The species itself is described on the last two lines of the page: it has a shell with two elongated rostra, which are the pointy bits at either end, and sharp grooves (sure, that sounds fine, if vague). He declared the origin to be Jamaica, which subsequent authorities have deemed to in error, and superseded(10)

There you go, the etymological origin of Volva volva. Do you think Linneaus was tittering? I imagine him as so focused and serious, he would have missed the point.

For a word nerd such as myself, or at least one who casually declares herself so in passing, but who admittedly has very little actual knowledge in linguistics, which must be the worst kind, this was a really fun exercise in history of scientific nomenclature and knowledge. I thank Emily Graslie for the inspiration to dive into this question, and my inner 9th grader for tittering in the back of my head this whole time.
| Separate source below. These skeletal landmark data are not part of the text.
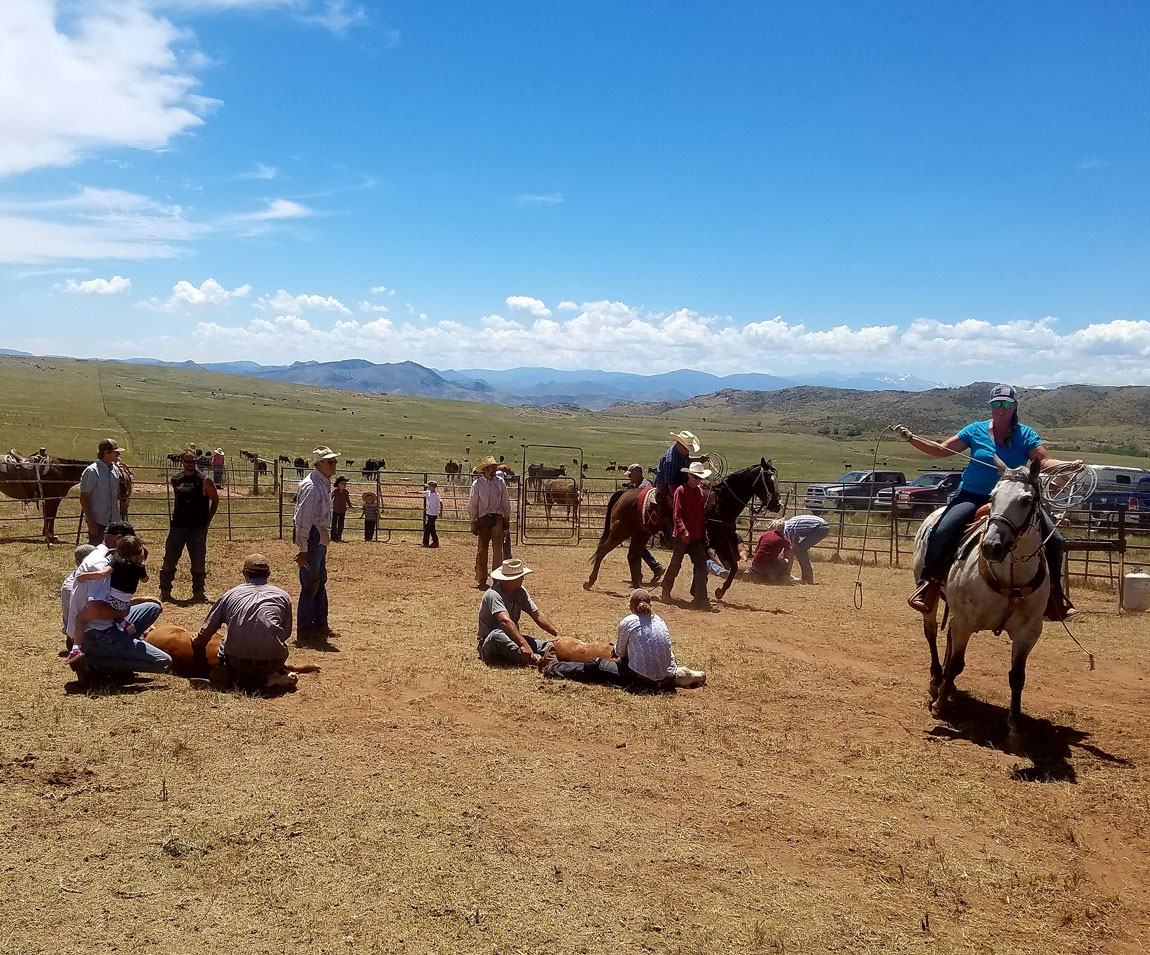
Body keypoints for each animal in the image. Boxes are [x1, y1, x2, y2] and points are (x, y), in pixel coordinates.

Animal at [584, 460, 782, 602]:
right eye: (768, 480)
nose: (777, 504)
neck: (720, 503)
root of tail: (624, 493)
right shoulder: (708, 544)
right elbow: (703, 567)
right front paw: (697, 591)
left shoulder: (721, 543)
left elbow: (732, 567)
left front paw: (718, 591)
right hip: (620, 530)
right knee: (602, 551)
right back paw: (590, 581)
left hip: (642, 533)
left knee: (633, 556)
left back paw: (639, 586)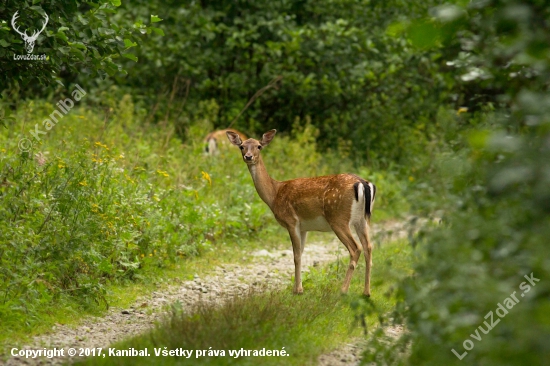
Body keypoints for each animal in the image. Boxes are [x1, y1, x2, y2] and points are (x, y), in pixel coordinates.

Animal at [226, 130, 378, 296]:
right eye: (241, 146)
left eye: (259, 146)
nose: (248, 157)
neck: (274, 194)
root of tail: (363, 184)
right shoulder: (304, 227)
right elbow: (302, 252)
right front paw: (298, 287)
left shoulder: (291, 221)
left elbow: (296, 256)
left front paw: (297, 290)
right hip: (362, 219)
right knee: (369, 247)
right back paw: (366, 292)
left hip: (338, 218)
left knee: (356, 248)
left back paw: (343, 290)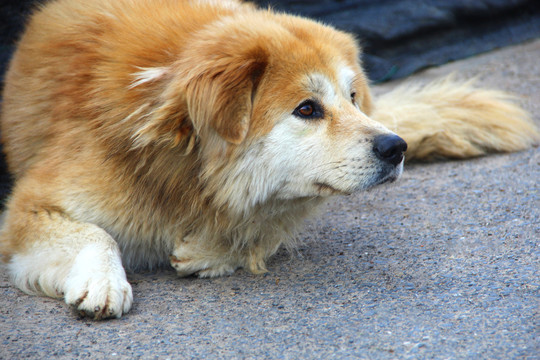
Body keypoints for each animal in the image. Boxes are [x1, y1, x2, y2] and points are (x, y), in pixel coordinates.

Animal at [1, 0, 540, 320]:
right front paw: (102, 281)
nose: (396, 146)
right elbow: (96, 233)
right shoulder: (28, 206)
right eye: (307, 109)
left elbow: (269, 222)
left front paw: (213, 249)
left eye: (353, 98)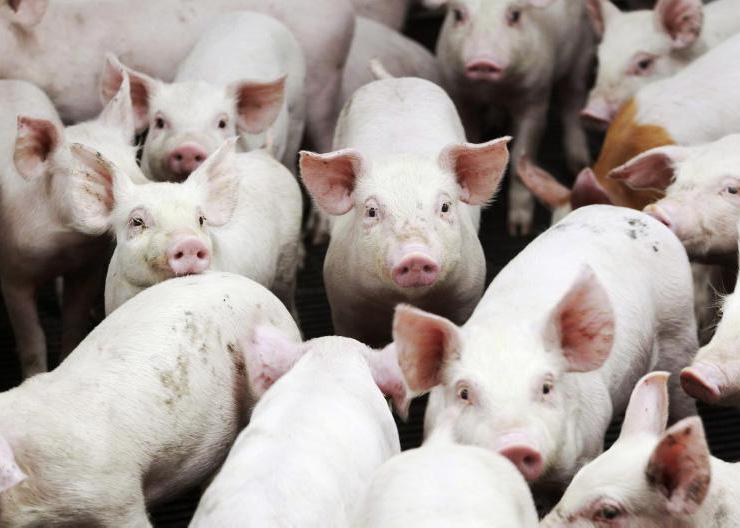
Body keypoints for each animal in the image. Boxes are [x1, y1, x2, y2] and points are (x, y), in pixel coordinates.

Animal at [0, 77, 144, 378]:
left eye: (134, 158)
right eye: (85, 175)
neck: (65, 244)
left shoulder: (87, 267)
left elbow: (74, 324)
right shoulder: (12, 274)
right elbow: (32, 340)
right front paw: (35, 374)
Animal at [299, 77, 510, 347]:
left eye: (445, 206)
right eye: (371, 211)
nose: (415, 256)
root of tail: (394, 80)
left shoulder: (468, 294)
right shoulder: (343, 305)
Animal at [391, 205, 698, 496]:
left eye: (546, 388)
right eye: (464, 393)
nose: (515, 445)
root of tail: (634, 215)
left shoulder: (587, 444)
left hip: (679, 328)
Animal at [431, 0, 595, 235]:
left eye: (515, 15)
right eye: (458, 14)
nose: (483, 61)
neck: (493, 88)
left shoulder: (535, 98)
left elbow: (520, 155)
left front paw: (518, 230)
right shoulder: (460, 94)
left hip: (581, 54)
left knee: (572, 101)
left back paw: (579, 164)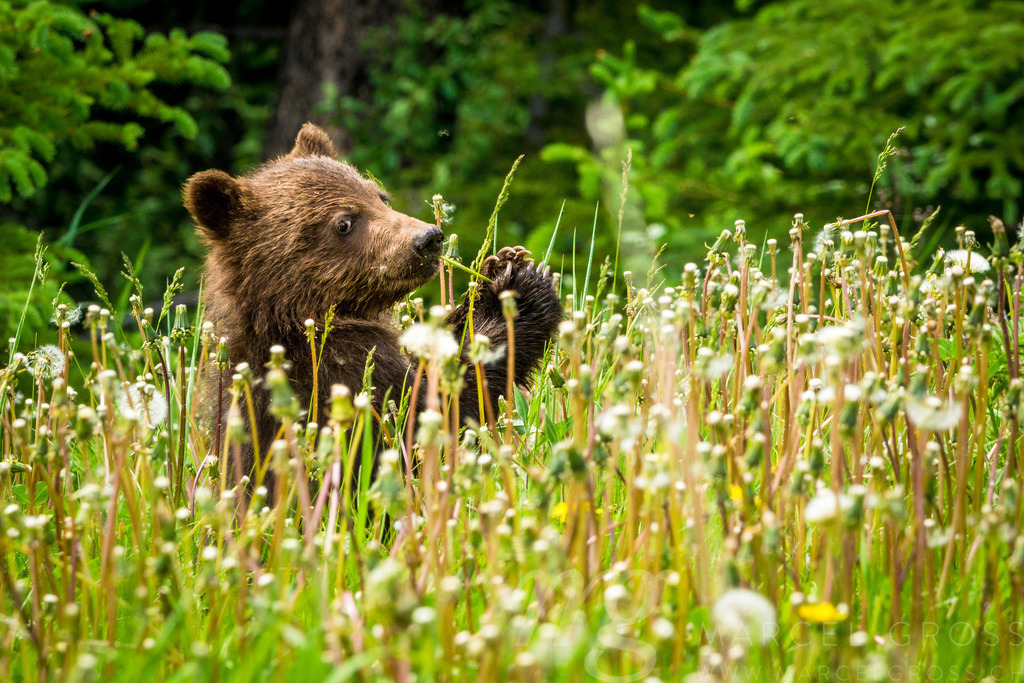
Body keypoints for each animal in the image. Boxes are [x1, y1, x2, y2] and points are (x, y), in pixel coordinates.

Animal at [185, 123, 562, 502]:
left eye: (380, 196)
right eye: (344, 222)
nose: (428, 238)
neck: (289, 319)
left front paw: (499, 267)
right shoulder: (341, 379)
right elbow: (435, 415)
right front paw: (517, 290)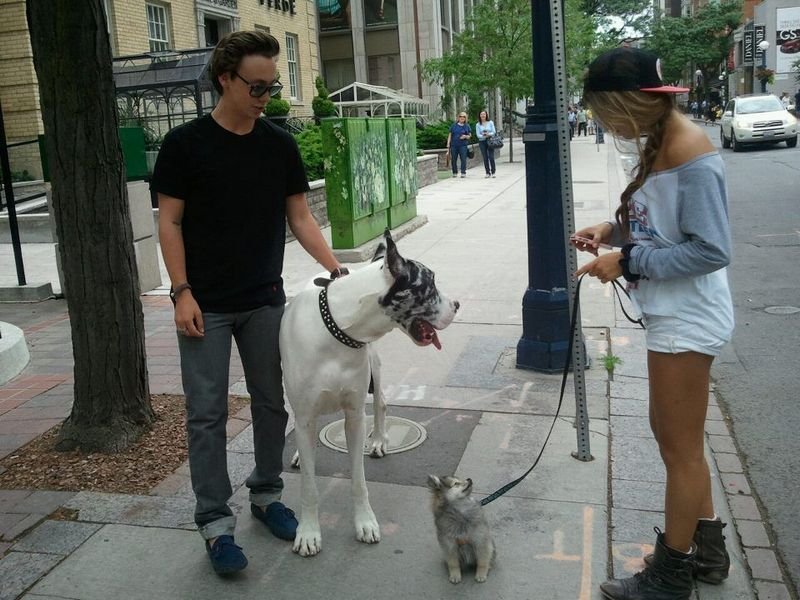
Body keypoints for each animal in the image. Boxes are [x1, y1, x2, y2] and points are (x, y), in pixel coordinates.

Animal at [280, 230, 459, 557]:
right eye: (430, 285)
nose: (457, 304)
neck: (336, 328)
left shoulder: (354, 415)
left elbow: (358, 480)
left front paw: (364, 522)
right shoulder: (306, 412)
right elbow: (309, 485)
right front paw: (308, 532)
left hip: (373, 365)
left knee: (380, 404)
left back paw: (377, 440)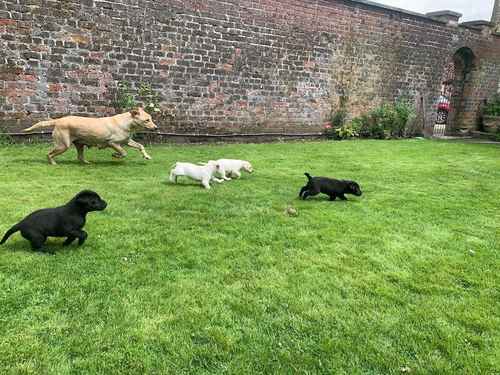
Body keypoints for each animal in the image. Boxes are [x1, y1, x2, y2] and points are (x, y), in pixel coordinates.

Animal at [22, 108, 156, 165]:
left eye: (151, 118)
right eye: (147, 120)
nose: (155, 128)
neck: (126, 122)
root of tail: (58, 120)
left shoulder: (127, 141)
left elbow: (140, 146)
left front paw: (147, 156)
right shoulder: (112, 143)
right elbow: (123, 152)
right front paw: (115, 155)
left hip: (79, 144)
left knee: (80, 157)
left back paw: (87, 162)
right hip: (63, 145)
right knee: (49, 154)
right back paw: (53, 163)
References and Miscellany:

  1. I think I just made the adolescents titter even more! SO much tittering!
  2. That's all I can come up with at the moment, seems to reflect some sort of cognitive bias I probably have, but I can't remember the name of that type of bias which I figure means it's unimportant...
  3. Which is also pretty fun to say
  4. I think mine was King Phillip Came Over For Good Spaghetti, which dates me as a pre-Domain girl. But thankfully they've updated the options since then, because, duh, ALL spaghetti is good! So that makes no sense!
  5. Vermes, to Linnaeus must have meant: confusing squshy thing. However, Google translate assures me that the description of the group means "body muscles on one side attached to the base of a rock". By the 10th edition, 23 years later, the system was a lot closer to recognizable organization.
  6. Emphasis mine for fanciness
  7. Some of you reading this, and having any acquaintance with my writing style will probably roll your eyes and say that you WISH I actually had been trained to ignore parentheses...
  8. Which I think my committee would agree is a huge waste of time - KIDDING!
  9. And believe you me, it's pretty lurid reading that includes sections like: "Currently most (but not all [ed. "great."]) taxonomists accept this view and restrict authorship for a taxonomic name to the person who was responsible for having written the textual scientific content of the original description, or in other words, the visibly responsible person for having written down what the publisher finally published."
  10. I'm sure that conversation went like:
"Yeah, that can't be right."
"Let's just assume he was wrong because it was 150 years ago"
"Yeah, you know nothing, Carl Linnaeus!"